Raytheon Missiles & Defense has conducted the first guided release of the StormBreaker smart glide weapon from a Boeing F/A-18E/F Super Hornet, the Tucson-based weapons developer announced on June 15. The trial was conducted over the Atlantic Test Range by an aircraft flying from Patuxent River in Maryland. Designated GBU-53/B and formerly known as the Small Diameter Bomb (SDB) II, the StormBreaker (renamed to avoid confusion with the Boeing GBU-39/B SDB) employs a tri-mode seeker along with GPS/inertial guidance.
The seeker marries an imaging infrared sensor for enhanced target discrimination, a semi-active laser system to hit points designated by either the launch platform or an offboard laser, and a millimeter-wave radar that can detect and track targets through weather and in any light conditions. The guidance section draws and fuses information from all three sensors, to provide accurate attack capability against both fixed and moving targets. A GPS/inertial system is used for guidance during the fly-out to the target vicinity.
When released from high altitude, the StormBreaker has a range of more than 45 miles (72km) against moving targets thanks to pop-out wings, and can reach over 62 miles (100km) against a fixed target. Weighing 204 pounds (93kg)—of which 105 pounds is the warhead—and with a compact form, the StormBreaker can be carried on quad-store racks.
Having successfully demonstrated its ability to hit moving targets in July 2012, with follow-up successes in September 2014 and February 2015, the GBU-53/B passed Milestone C in May 2015 with low-rate initial production beginning soon after. The weapon was initially integrated on the Boeing F-15E, a process completed in April 2018. However, it has been reported that production has been halted and operational clearance delayed while problems with fin clips have been resolved. The F-15E can carry a maximum of seven four-round racks for a total of 28 GBU-53s.
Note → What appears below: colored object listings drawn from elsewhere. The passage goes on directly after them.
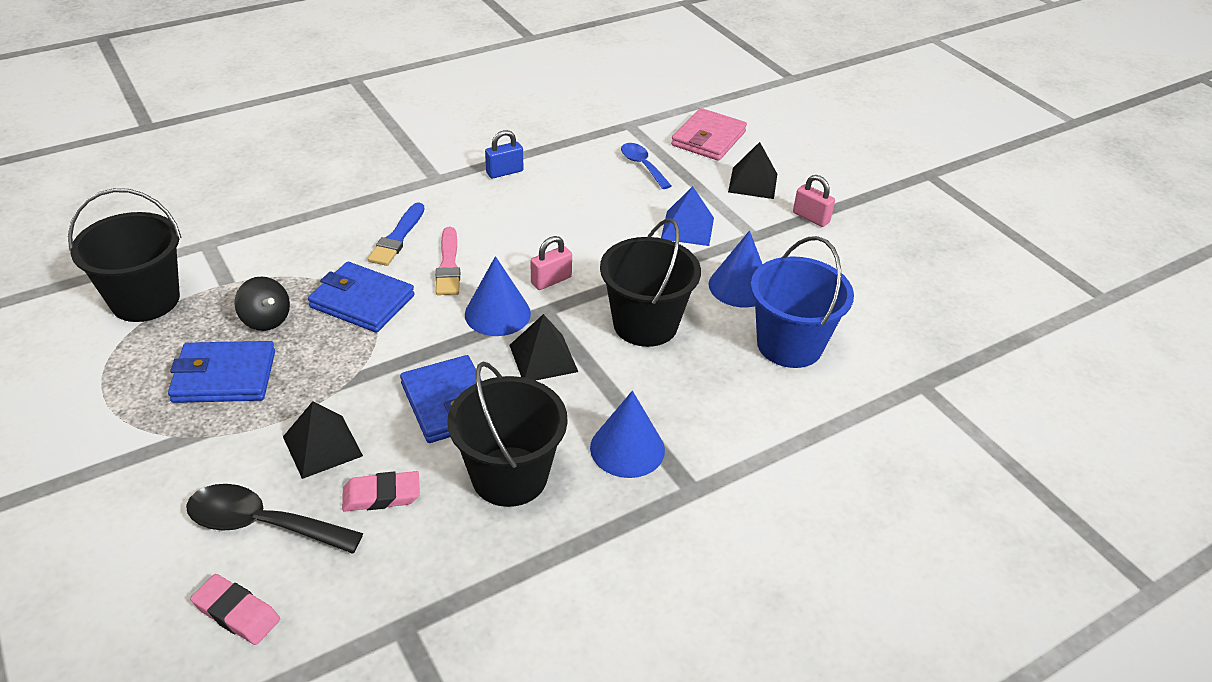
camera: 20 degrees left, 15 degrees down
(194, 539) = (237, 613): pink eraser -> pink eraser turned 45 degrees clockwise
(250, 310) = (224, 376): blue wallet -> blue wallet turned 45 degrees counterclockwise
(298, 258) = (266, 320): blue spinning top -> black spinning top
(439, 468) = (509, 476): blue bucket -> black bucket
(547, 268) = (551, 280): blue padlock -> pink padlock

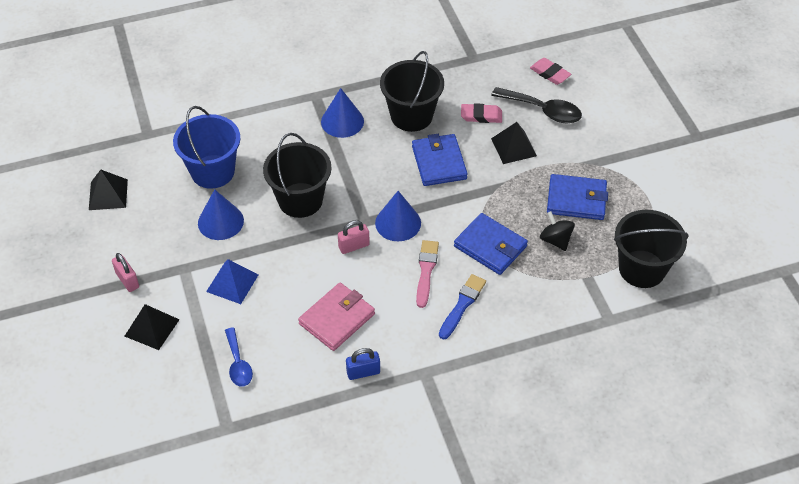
camera: 165 degrees left, 10 degrees up
(543, 358) = (375, 184): black pyramid -> black pyramid (108, 194)
(708, 139) = (160, 394): pink wallet -> pink wallet (337, 319)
In the meantime, integration work continues with the U.S. Navy’s Super Hornet, which is scheduled to be the second aircraft cleared to use the weapon. Initial operational capability is planned for late 2020. StormBreaker is also intended to arm the Lockheed Martin F-35Bs and F-35Cs of the Marine Corps and the Navy. Even the small internal weapons bays of the F-35B can each accommodate a four-round GBU-53 rack along with an AIM-120 AMRAAM air-to-air missile, a loadout fit-checked in January 2013. External carriage could bring the F-35’s maximum load to 16.
The F-35A will also be capable of carrying the weapon, and a number of export customers have signaled their intent to procure the StormBreaker. In late 2017 a sale of 3,900 GBU-53s to Australia was cleared for use with F-35As. South Korea has also shown an interest, as have other F-15 and F-35 users. Integration of the GBU-53 to the F-35 is part of the Block 4 software upgrade, and is scheduled to be accomplished by 2023.